The upsurge in sectarian warfare has emboldened the Kurds and their backers to advance the partition-independence agenda. U.S. pressure on the Kurds (whose territory has been used as a base for Kurdish separatists in Turkey) could encourage them to cut a deal on Kirkuk’s oil while earning greater Sunni cooperation on property swaps in the town. And such progress on ethnic movements in a place like Kirkuk could set the basis for more ambitious land swaps similar to those on Sarajevo and Western Bosnia that were a crucial component in attaining peace for Bosnia.

With U.S. assistance, the international community and Iraqi government would offer new houses and jobs to those who wished to move voluntarily, as well as protection for them as they left home and packed up to a different region.
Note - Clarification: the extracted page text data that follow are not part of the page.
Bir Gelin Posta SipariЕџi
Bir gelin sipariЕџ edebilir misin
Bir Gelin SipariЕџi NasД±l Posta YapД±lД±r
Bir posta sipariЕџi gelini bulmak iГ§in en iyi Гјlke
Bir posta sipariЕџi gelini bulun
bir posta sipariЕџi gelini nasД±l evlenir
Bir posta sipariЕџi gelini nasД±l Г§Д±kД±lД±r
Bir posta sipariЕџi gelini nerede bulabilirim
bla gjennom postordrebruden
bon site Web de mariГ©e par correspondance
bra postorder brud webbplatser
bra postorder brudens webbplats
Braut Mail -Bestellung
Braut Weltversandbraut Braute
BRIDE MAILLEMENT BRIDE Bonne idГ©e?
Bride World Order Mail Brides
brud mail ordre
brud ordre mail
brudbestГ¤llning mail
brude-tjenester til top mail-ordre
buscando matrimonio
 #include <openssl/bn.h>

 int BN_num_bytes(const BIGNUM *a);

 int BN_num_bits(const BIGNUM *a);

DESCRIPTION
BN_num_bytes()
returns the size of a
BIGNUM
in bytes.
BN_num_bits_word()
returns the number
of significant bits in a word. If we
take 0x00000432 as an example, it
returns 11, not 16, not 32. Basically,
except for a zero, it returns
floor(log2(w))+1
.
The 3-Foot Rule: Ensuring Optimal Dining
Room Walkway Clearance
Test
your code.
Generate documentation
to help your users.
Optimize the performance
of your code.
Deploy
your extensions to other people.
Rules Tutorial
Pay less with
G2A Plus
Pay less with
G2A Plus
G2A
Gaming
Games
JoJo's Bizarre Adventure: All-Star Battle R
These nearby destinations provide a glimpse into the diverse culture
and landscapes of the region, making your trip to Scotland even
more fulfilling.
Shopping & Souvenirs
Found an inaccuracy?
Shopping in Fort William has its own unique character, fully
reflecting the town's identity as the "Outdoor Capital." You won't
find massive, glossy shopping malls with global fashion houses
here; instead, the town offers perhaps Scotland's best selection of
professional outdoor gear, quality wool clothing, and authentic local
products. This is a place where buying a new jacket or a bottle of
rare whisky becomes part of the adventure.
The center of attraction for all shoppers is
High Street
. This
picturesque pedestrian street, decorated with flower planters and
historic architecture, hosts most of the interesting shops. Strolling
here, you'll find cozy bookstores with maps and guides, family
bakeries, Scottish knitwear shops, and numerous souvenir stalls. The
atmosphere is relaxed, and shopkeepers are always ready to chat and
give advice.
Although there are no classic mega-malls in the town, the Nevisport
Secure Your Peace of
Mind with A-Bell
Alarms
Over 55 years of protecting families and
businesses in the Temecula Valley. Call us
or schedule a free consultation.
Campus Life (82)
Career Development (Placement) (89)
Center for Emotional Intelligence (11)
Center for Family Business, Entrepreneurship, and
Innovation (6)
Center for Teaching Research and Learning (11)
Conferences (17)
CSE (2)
Houses left behind would revert to government ownership, to be offered to individuals of other ethnic groups who wanted them, in what would largely become a swapping program. Already there are examples of Iraqis trading houses on their own. With safeguards for security, the Iraqi government could form property commissions — as have already been created in Kirkuk — to facilitate matches and avoid swindles.

We must not wait for slaughter in Iraq to reach the exhaustion point before finally confronting the reality of mass ethnic movements. Facilitating ethnic movement is not risk free. But it may soon become the only option before condemning Iraq to years of Bosnia-like fratricidal violence. If the president does not have this idea in his January speech, it is time he and his advisers start laying the groundwork with Iraqis for serious consideration of the idea in the coming months. If we want to control the ethnic relocation process rather than let genocidal hatred drive it, we may not have much more time.